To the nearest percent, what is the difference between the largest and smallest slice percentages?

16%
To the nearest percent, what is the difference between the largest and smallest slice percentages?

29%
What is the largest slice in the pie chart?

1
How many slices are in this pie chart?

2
::::::::
_Task to carry out:_
Pull out every line of the material above that contains the word "chart", and list those lines one per line.

_Response to this exercise:_
What is the largest slice in the pie chart?
How many slices are in this pie chart?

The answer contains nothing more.